Dulce de Leche

1 can sweetened condensed milk, label removed

Using a can opener, open the can half way. Do not pull back the lid, leave it in place. Place in a deep sauce pan and fill the pan with water just to the edge of the top of the can. Simmer over low heat, 4-5 hours or until a thick, creamy caramel forms, adding more water as it evaporates. Take care to keep the water level as close to the top of the can as possible for best results. After the 4 hours, use an oven mitt to remove the can from the pan and allow to cool. Remove the lid and serve. Store leftovers, tightly covered, in the refrigerator.

My thoughts:

I’ve always wanted to make dulce de leche (AKA confiture de lait, doce de leite or cajeta) but have always been put off by the “can might explode” warnings that are both on the can and that accompany the typical dulce de leche directions that state to totally submerge an unopened can in water and allow it to simmer for hours.
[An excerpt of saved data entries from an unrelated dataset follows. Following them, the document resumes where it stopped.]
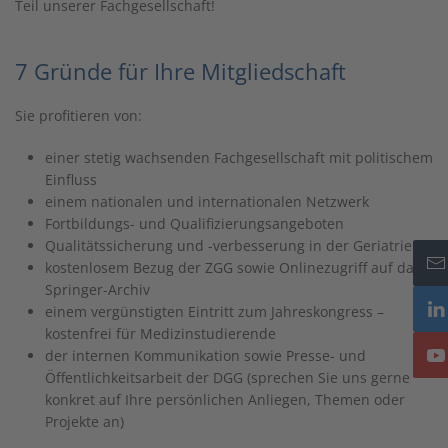
Teil unserer Fachgesellschaft!
7 Gründe für Ihre Mitgliedschaft
Sie profitieren von:
einer stetig wachsenden Fachgesellschaft mit politischem
Einfluss
einem nationalen und internationalen Netzwerk
Fortbildungs- und Qualifizierungsangeboten
Qualitätssicherung und -verbesserung in der Geriatrie
kostenlosem Bezug der ZGG sowie Onlinezugriff auf das
Springer-Archiv
einem vergünstigten Eintritt zum Jahreskongress –
kostenfrei für Medizinstudierende
der internen Kommunikation sowie Presse- und
Öffentlichkeitsarbeit der DGG (sprechen Sie uns gerne
konkret auf Ihre persönlichen Anliegen, Themen oder
Projekte an)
Apparently, pressure can build up in the can and cause some sort explosion, especially if you are not careful and too much of the water evaporates. I have never actually met anyone this has happened to, but I sort of feel like if there is a 1 in 100 chance something might happen, more than likely, I will be that one. So I never attempted it. Then, the other day, I got to thinking-what if I opened the can slightly to release the pressure? So tonight as an experiment I opened a can part way but didn’t peel back the lid, so it remained “closed”, and just filled the pan up to the edge of the can so no water would get in to dilute the caramel, but that the majority of the can was covered. To my delight, it worked perfectly. The tiny 1/8 inch of condensed milk at the very top was slightly lighter in color, but was easily mixed in to form a delicious, thick and creamy caramel treat, perfect for dipping cookies and fruit or spreading on anything you can imagine. Best of all, it costs just a fraction of the amount a prepared jar goes for at the supermarket, and tastes even better.
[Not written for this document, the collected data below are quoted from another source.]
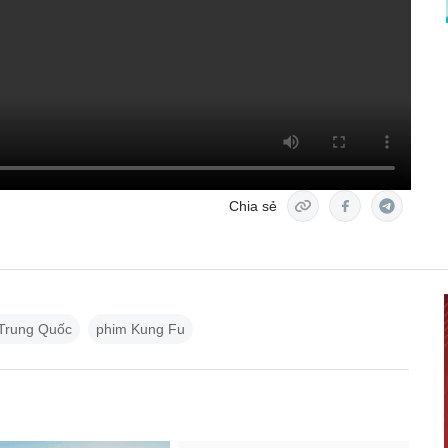
Chia sẻ
 Trung Quốc
phim Kung Fu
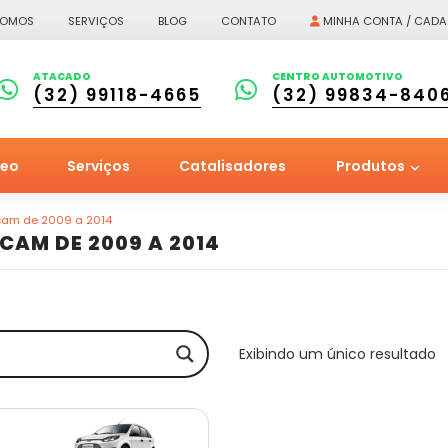
SOMOS
SERVIÇOS
BLOG
CONTATO
MINHA CONTA / CADA
ATACADO
CENTRO AUTOMOTIVO
(32) 99118-4665
(32) 99834-840
leo
Serviços
Catalisadores
Produtos
ocam de 2009 a 2014
CAM DE 2009 A 2014
Exibindo um único resultado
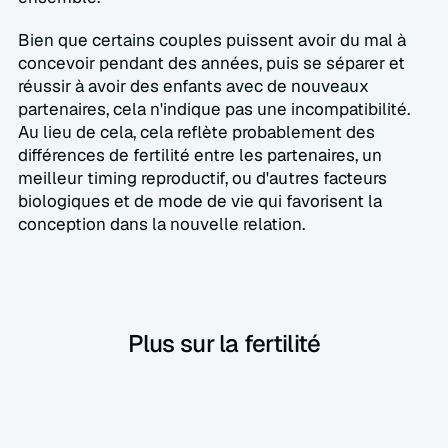
Bien que certains couples puissent avoir du mal à 
concevoir pendant des années, puis se séparer et 
réussir à avoir des enfants avec de nouveaux 
partenaires, cela n'indique pas une incompatibilité. 
Au lieu de cela, cela reflète probablement des 
différences de fertilité entre les partenaires, un 
meilleur timing reproductif, ou d'autres facteurs 
biologiques et de mode de vie qui favorisent la 
conception dans la nouvelle relation.
Plus sur la fertilité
  1. Dulce de Leche is surely the stuff dreams are made of and so easy to make as well! I use it to make Banoffi Pie too.

  2. I want to try this – it looks great and you have taken the fear away in making it 🙂 Thanks!

  3. I love making my own Dulce de Leche, and I haven’t had a problem yet, and if I do oh well I will clean it up and move on to making more!

  4. After trying to make my own dulce de leche, and spending way too much time to do so, I’ll be trying this way next time.

  5. Heavens! This looks wonderful. Who knew? I’ll have to try it soon. My husband and I are both crazy for caramel.

  6. I opened a can of sweetened condensed milk last week and it had already thickened and turned this caramel color. I wasn’t sure if it was safe to eat, though!

  7. I’d love to make my own dulce de leche soon!


  8. I’ve always been scared of the can exploding too so I’ve never tried to make dulce de leche at home before. Thank you for this recipe! Another way I read about is to empty the contents in a saucepan or slow cooker and simmer for a few hours but I’ve never tried that.

  9. Amy: I thought about that method too, but I think it would require a lot of stirring to make sure it doesn’t stick to the pan at all.

  10. I’d never thought about making this before, until just last week when I came across Banoffee Pie online, which I had never heard of and looked yummy. It includes this as an ingredient. And then I saw the exploding can warnings, so thanks for the experiment. Glad it worked. I did find Paula Deen’s Banoffee Pie recipe, which gives an alternate caramelizing method in the oven, but you would have a sticky pan to clean up later.

  11. Paula Deen makes Banofee Pie? I didn’t think it had crossed to these american shores!

  12. Great idea! I’ve always been worried about the exploding portion of it too . . . I had good results making it in a slow cooker/crockpot. Just be sure to spray it thoroughly with nonstick cookspray and leave on low.

  13. heDo you know if it would be possible to use a slow cooker instead of the pot of water? It would be much easier to make sure the water didn’t evaporate, since with the top on a slow cooker doesn’t let the water evaporate and uncover the can. I really want to try it but would like some input


  14. The can does not need to boil for hours, nor will it explode if you do not open it. I’ve done this many times. It only needs to boil for a half hour and I have always used an unopened can. My friend’s father has been doing this for years and actually gave me the idea.

  15. ujiAnon: While I am glad you have had success, this is a much safer method and yields much better results than one could possibly get in 1/2 hour.

  16. I love how you mention your fear of explosion. I had the same fear. I finally made some dulce de leche but using the sugar and milk method rather than the can of condensed milk method.

    I wrote about your way though as well. Thanks for the tips!